Posted: Wednesday, 12/20/17 @ 8pm EST
We often receive questions about how solar panels produce energy when it’s cold and snowing. We wanted to take the time to discuss the performance of solar panels during New England winters. So, put on your snow boots and remember – the sun will melt the snow right off those solar panels!
The New England winter is here, so what does that mean for solar production? Will solar panels stop producing solar energy to power homes and businesses? The easy answer is ABSOLUTELY NOT! Solar energy is produced from sunlight – not heat. In fact, solar panels are known to perform better in colder temperatures. Solar panels, whether rooftop or ground-mounted, will be at an angle. Anytime the sun hits them, the solar panels produce energy. In the winter, sun position is lower than other times of the year and this allows solar panels to soak up as much energy as possible.
Solar panels are designed to withstand hundreds of pounds – and as much snow as Massachusetts generates, even during those harsh winters. Solar panels have two great characteristics to rid themselves of snow without your intervention – they heat up a bit from the sun hitting them and producing energy and they’re at an angle. So, what happens on those dark days when it snows? Once the sun comes out, the snow melts, and voilà, you’re back to producing solar energy to power your home.
Keep in mind – when it’s gloomy outside, and especially when it’s gloomy and snowing, your solar energy production will be minimal to non-existent, and snow will accumulate on your solar panels.

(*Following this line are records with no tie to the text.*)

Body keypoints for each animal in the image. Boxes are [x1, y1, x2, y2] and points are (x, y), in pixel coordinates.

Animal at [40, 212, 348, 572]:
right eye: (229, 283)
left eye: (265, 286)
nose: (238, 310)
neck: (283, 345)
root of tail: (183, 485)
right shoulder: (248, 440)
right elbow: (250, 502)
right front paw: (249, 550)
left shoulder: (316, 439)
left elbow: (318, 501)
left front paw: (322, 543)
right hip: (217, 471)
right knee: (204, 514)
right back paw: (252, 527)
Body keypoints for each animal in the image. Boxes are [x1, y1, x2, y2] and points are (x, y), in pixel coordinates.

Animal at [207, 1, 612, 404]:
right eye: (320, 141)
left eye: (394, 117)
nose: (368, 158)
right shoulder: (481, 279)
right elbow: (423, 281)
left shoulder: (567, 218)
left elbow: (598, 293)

However, once the sun comes out, all of that goes away and, again, you’re back to producing your own energy!
As mentioned above, solar panels are built with smooth surfaces to allow the snow to melt off. Our recommendation – WAIT! The snow will melt and fall off – there is no need to clean them off; some companies will recommend sweeping them, but you run the risk of scratching the glass surface. We definitely do not recommend raking, as it could scratch the surface of your solar panels. If you have any questions regarding productivity and maintenance costs of solar panels, you can refer to our blog post discussing these topics.

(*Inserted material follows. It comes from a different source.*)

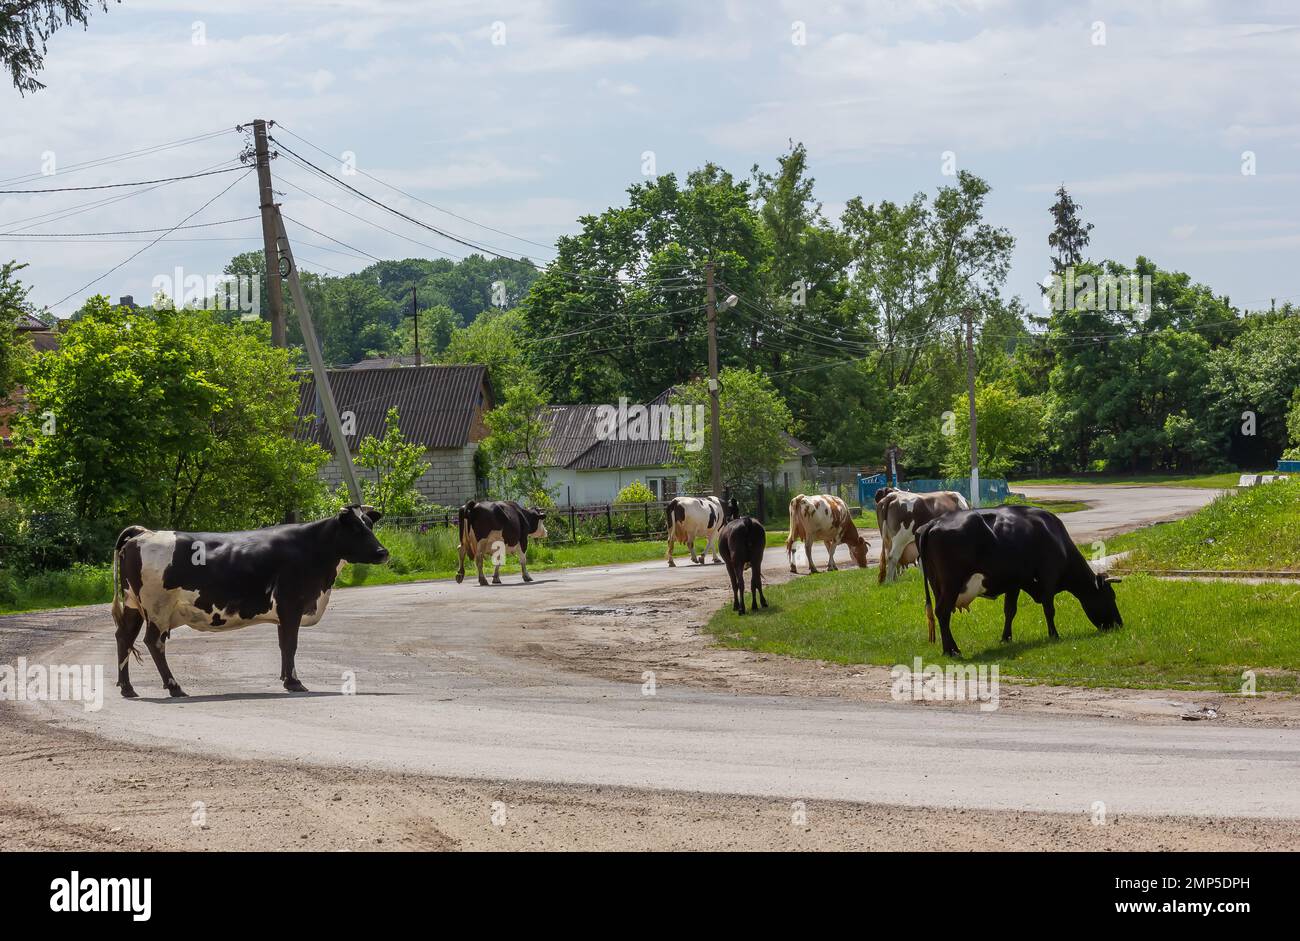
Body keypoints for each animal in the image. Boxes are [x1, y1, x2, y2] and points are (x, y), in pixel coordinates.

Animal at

So even though the days are shorter, the temperature is lower, and you might think the snow is blocking the sun – you’re still producing energy if you have solar panels! The winter months are one of the best times to go solar – we offer free estimates to anyone interested in going solar. Our Solar Consultants will meet with you to discuss your solar potential and answer any questions. As mentioned in our previous blog post, Solar Renewable Energy Credits (SRECs) are ending soon and we expect the SMART Program to begin between March and July 2018 and not be as lucrative as the prior program.
We hope everyone has an extremely sunny holiday season! We wish you the best in the new year!